3. Paul’s Examples Justify Support, Not Commerce
There is no question that ministers have a right to financial support, but these days many are also claiming the right to sell ministry, which includes the right to:
- Forbid access to ministry resources unless paid
- Forbid sharing resources
- Forbid modifying resources
- Forbid translating resources
Are such “rights” justified in Scripture? Let’s consider the examples Paul gives in 1 Corithians 9. There are examples of hospitality (1 Cor 9:4-5), an example of being freed from secular work to minister (9:6), an example of being employed as a soldier (9:7), examples of sharing in a harvest (9:7-11), and finally some examples of serving in the temple (9:13-14). All of these examples affirm the right to financial support, but do they affirm a “right” to restrict ministry to only paying customers?
It’s important to remember that these are all illustrations of those in service to God. God is the army’s king, and the owner of the vineyard and flock. It would be inappropriate for a soldier to charge citizens he protects, rather he is paid by the king to whom taxes are owed. Farm hands tending vines or shepherding a flock are not owed payment from the produce itself, rather their employer is the one to grant them some of the harvest.
But the most significant example is of those who serve in the temple. As it was inappropriate for priests to directly receive payment from those they served (1 Sam 2:12-17), rather they were to receive some of the offerings from God himself (Num 18:8-20).
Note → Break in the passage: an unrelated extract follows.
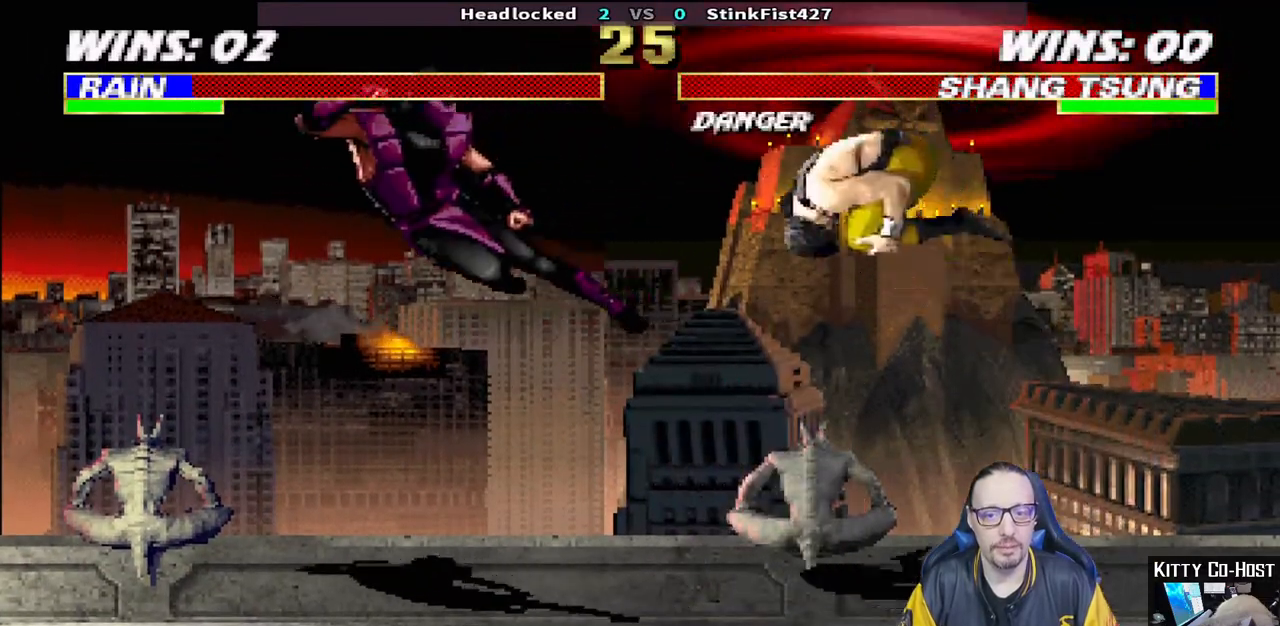
{"buttons": ["SQUARE", "DPAD_LEFT"], "left_stick": "center", "right_stick": "center", "events": [[17, "DPAD_LEFT", "down"], [117, "DPAD_LEFT", "up"], [183, "DPAD_LEFT", "down"], [283, "DPAD_LEFT", "up"], [300, "SQUARE", "down"], [317, "DPAD_LEFT", "down"], [400, "SQUARE", "up"], [450, "SQUARE", "down"]]}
Paul then says “in the same way” proclaimers of the gospel should also be supported. That is, by the offerings God’s people give to God and not as direct payment for services.
A Right within the Bounds of Freely Giving
So is Paul’s teaching in conflict with Jesus’ command to “freely give”? We can safely say “no” because the whole point of the passage is that Paul is modelling free giving himself. None of the examples he gives are in conflict with it either.
Conley Owens, in his book The Dorean Principle, has very helpfully distinguished between forms of finance that are compatible with freely giving and forms that aren’t. In brief, he argues financially supporting ministry is justified whereas selling ministry is not. And that is the pattern we see in this passage as well. It’s also a pattern that churches have followed for thousands of years, freely providing ministry and financially supporting their ministers as they do so. But the last several decades especially have given rise to a plethora of ministry resources that are sold instead of freely given.
Is it reasonable to imagine Paul or any of his associates charging entrance fees, collecting royalties from books and music, or forbidding the copying or translation of ministry resources? Paul couldn’t possibly have intended to endorse these modern practices when justifying the financial support of ministry, especially since copyright law didn’t even exist until 1710.
There are many theological and practical matters at play here that need further elaboration and discussion. But such discussion is hard to find, which is one of the first things that needs to change.